## Lo que harás:
a) En el texto sobre la película de la escritora francesa en Japón, ¿qué actriz hace el papel de la novelista?
b) Sigue escribiendo el texto sobre la película de la escritora francesa en Japón a partir de su última frase.

## Fragmento del texto:

Japón es el país de los espíritus y el editor ilustra a su autora sobre la permanencia de los muertos entre los vivos. Lo cual nos lleva a la gran pregunta: ¿debemos seguir recordando con insistencia a los seres queridos que ya no están o debemos olvidarlos para seguir adelante? ¿Debemos permanecer fieles al pasado con el peligro de quedarnos atrapados en él o es más sensato mirar hacia el futuro a riesgo de dejar atrás una parte importante de lo que fuimos? Y para responder a estas preguntas hace su aparición un fantasma. Dicho así puede sonar rarísimo, pero uno de los méritos del largometraje es que lo introduce de un modo creíble dentro del pacto de la ficción y su presencia no chirría. 

El fantasma es el tercer vértice de una relación que tiene como protagonistas a la escritora francesa y su anfitrión japonés. Estos personajes representan dos maneras culturalmente en las antípodas de procesar las emociones y expresar los sentimientos. O de no expresarlos jamás en público, como le explica el editor a su autora, incómodo ante las confesiones íntimas de esta, que un japonés jamás compartiría. Este choque cultural es utilizado con inteligencia por la directora para explorar las entrañas de la novelista, una espléndida -como siempre- Isabelle Huppert, una actriz que ilumina cualquier película en la que aparece y que aquí trabaja de modo admirable la contención.

## Entradas:
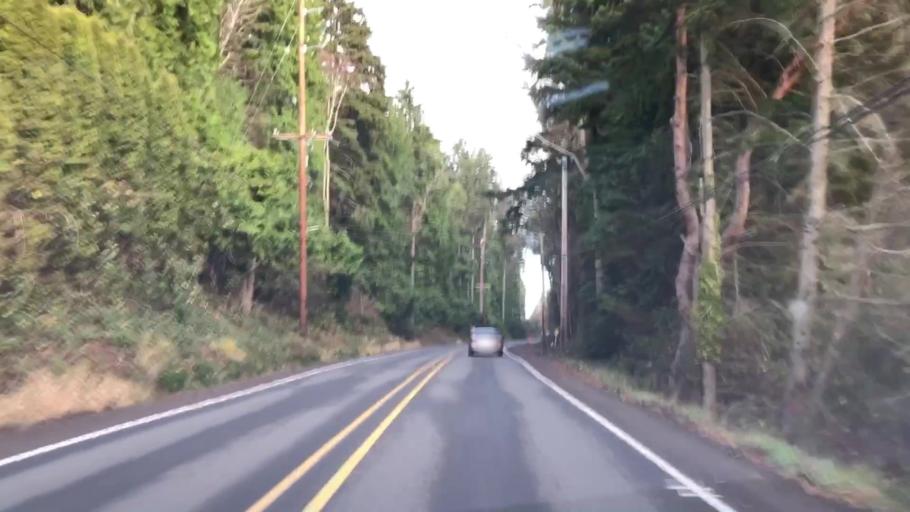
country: US
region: Washington
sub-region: Kitsap County
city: Suquamish
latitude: 47.7517
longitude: -122.5628
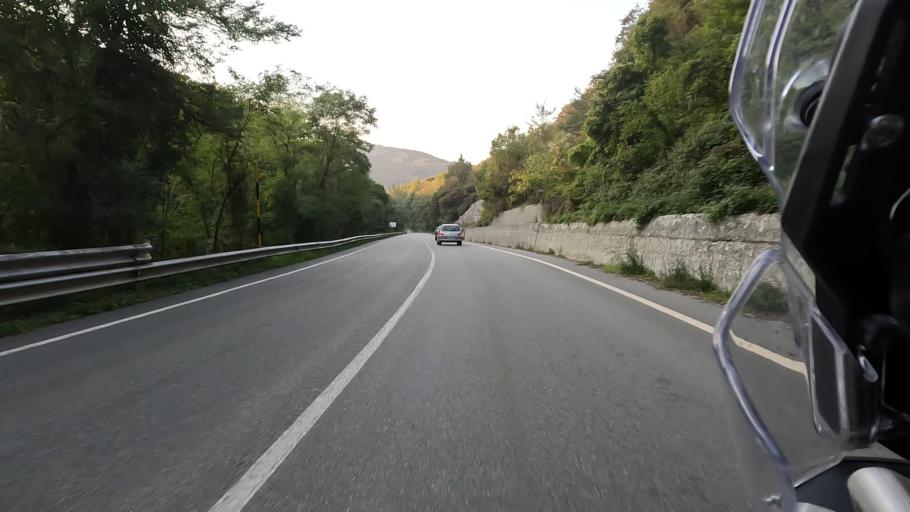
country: IT
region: Liguria
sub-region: Provincia di Savona
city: Osteria dei Cacciatori-Stella
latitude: 44.4438
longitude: 8.4841
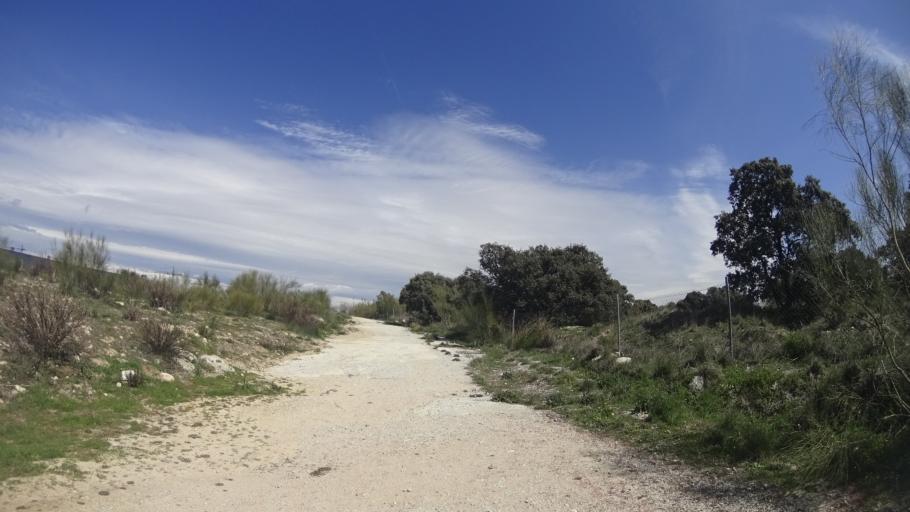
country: ES
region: Madrid
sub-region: Provincia de Madrid
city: Torrelodones
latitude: 40.5623
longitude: -3.9157
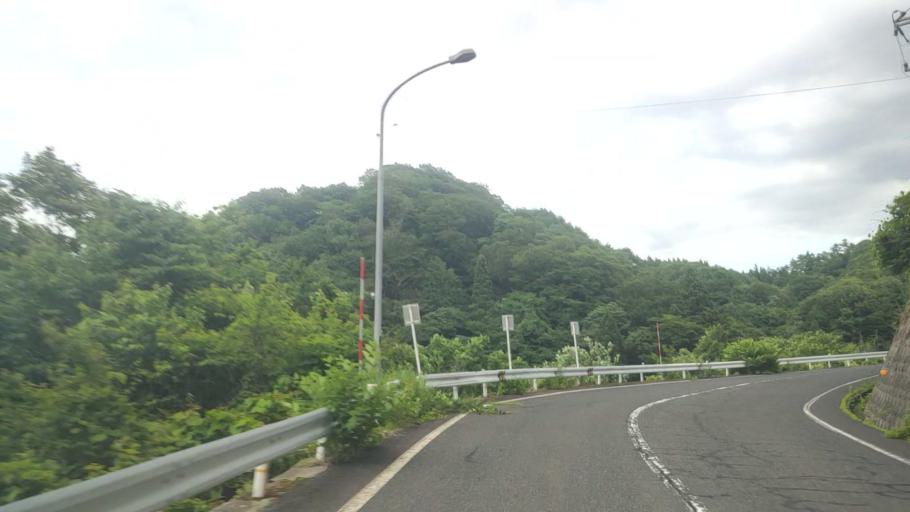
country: JP
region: Tottori
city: Kurayoshi
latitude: 35.3194
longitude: 134.0094
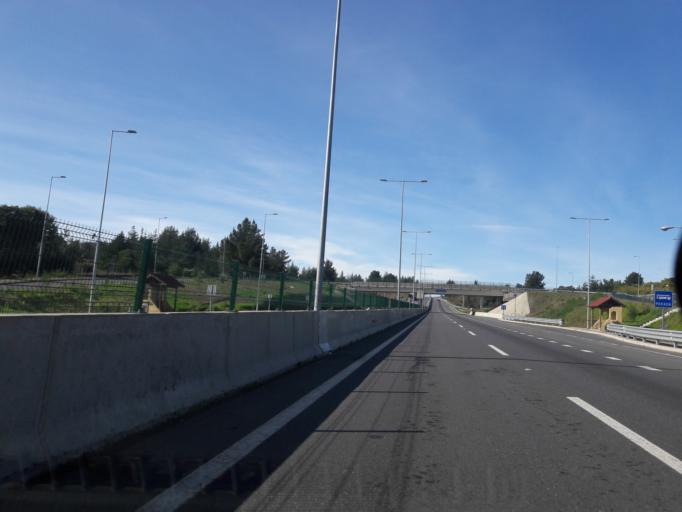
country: CL
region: Biobio
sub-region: Provincia de Biobio
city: Yumbel
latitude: -36.9614
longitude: -72.7218
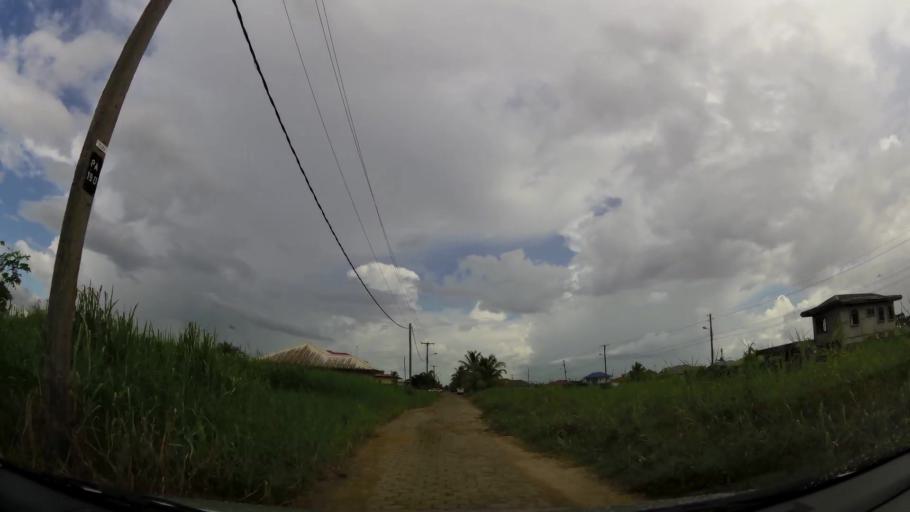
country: SR
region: Commewijne
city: Nieuw Amsterdam
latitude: 5.8622
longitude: -55.1206
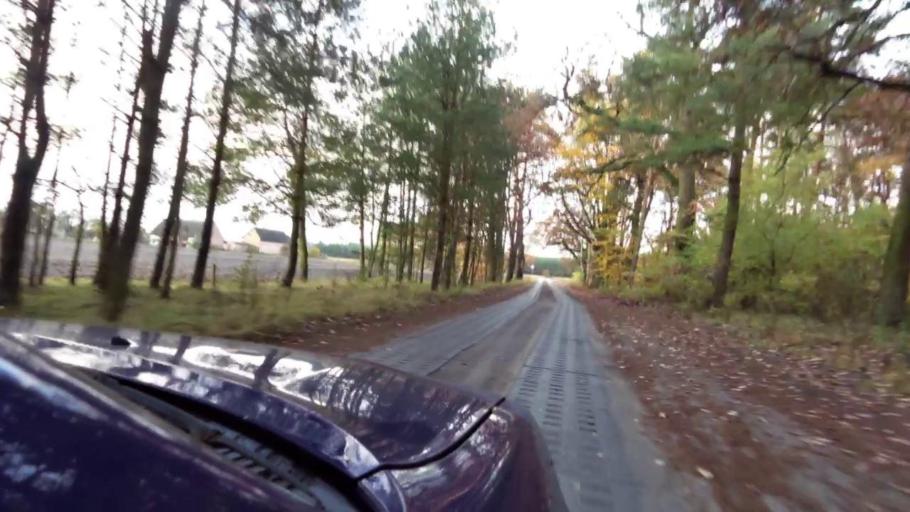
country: PL
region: West Pomeranian Voivodeship
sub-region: Powiat goleniowski
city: Goleniow
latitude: 53.5818
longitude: 14.7653
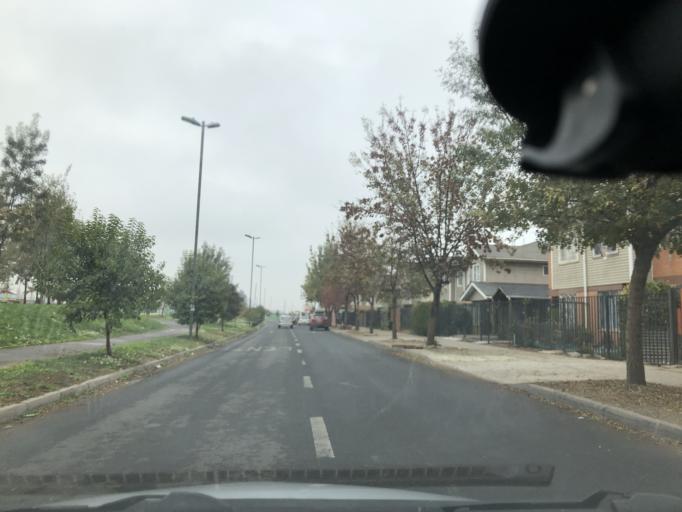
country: CL
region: Santiago Metropolitan
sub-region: Provincia de Cordillera
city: Puente Alto
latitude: -33.5962
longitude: -70.5931
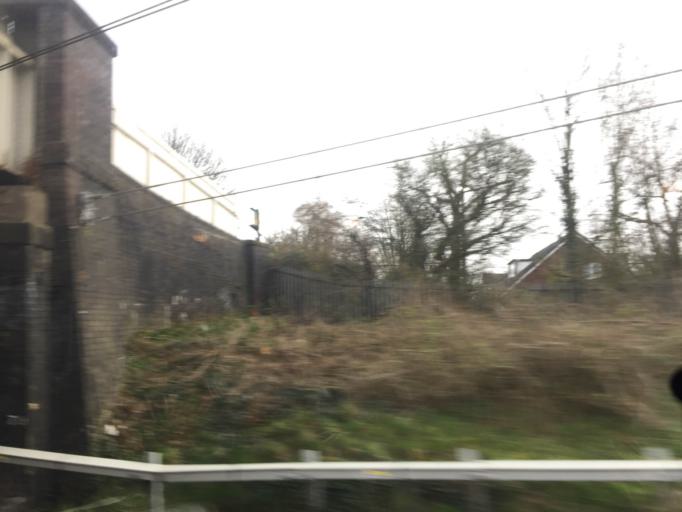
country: GB
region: England
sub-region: Lancashire
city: Coppull
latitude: 53.6133
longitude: -2.6548
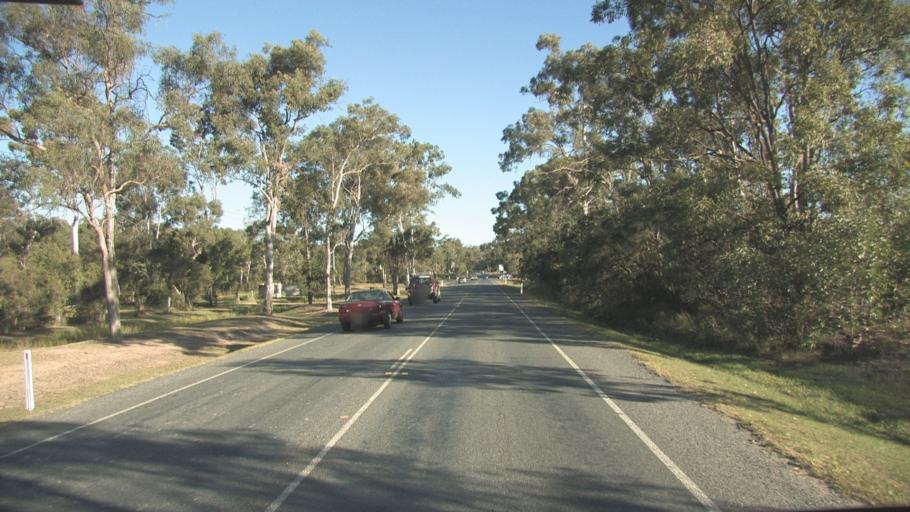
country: AU
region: Queensland
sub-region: Logan
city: Logan Reserve
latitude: -27.7191
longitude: 153.0914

## Las respuestas:
a) Isabelle Huppert.

b)
La gira por varias ciudades japonesas -que incluye una noche en un ryokan, una comida en un restaurante tradicional, la visita a un templo budista y cerezos en flor- permite a la cineasta introducir algunos guiños preciosos que cualquier amante de la cultura japonesa apreciará. El editor se llama Mizoguchi -y la escritora le pregunta si es pariente del gran cineasta-, pero el referente visual más claro es Yasujiro Ozu. Hay planos que son homenajes a la estética de este maestro de la intimidad y la sutileza, como esos reencuadres dentro del encuadre creados por la presencia de paredes laterales. Hay también una visita a las tumbas de Junichiro Tanizaki -el autor de Elogio de la sombra– y su esposa, en cuyas escuetas lápidas aparecen solo las palabras «Nada» y «Silencio». Y hay un paseo por una exposición de la serie fotográfica de los horizontes marinos -casi abstractos, como cuadros de Rothko- de Hiroshi Sugimoto.

El resultado es una cinta de ritmo pausado -tal vez incluso lánguido en algunos momentos- que impacientará a los impacientes, pero que en sus mejores escenas crea momentos mágicos, como la interacción entre el fantasma y un niño en una librería o la melancolía de la escritora al alejarse en barco de una isla que intuye que no tendrá ocasión de volver a visitar. Sidonie en Japón explora un tema no tan habitual en el cine como el duelo sin nunca cargar las tintas. Y apunta con delicadeza una historia de amor, en la que al final se retoma el inicial empeño del editor por acarrear el bolso de su invitada. Arrancamos este 2024 con Perfect Days, la prodigiosa película zen de Wim Wenders rodada en Tokio, y nos vamos acercando a su final con otro viaje japonés también recomendable, salvo para los impacientes.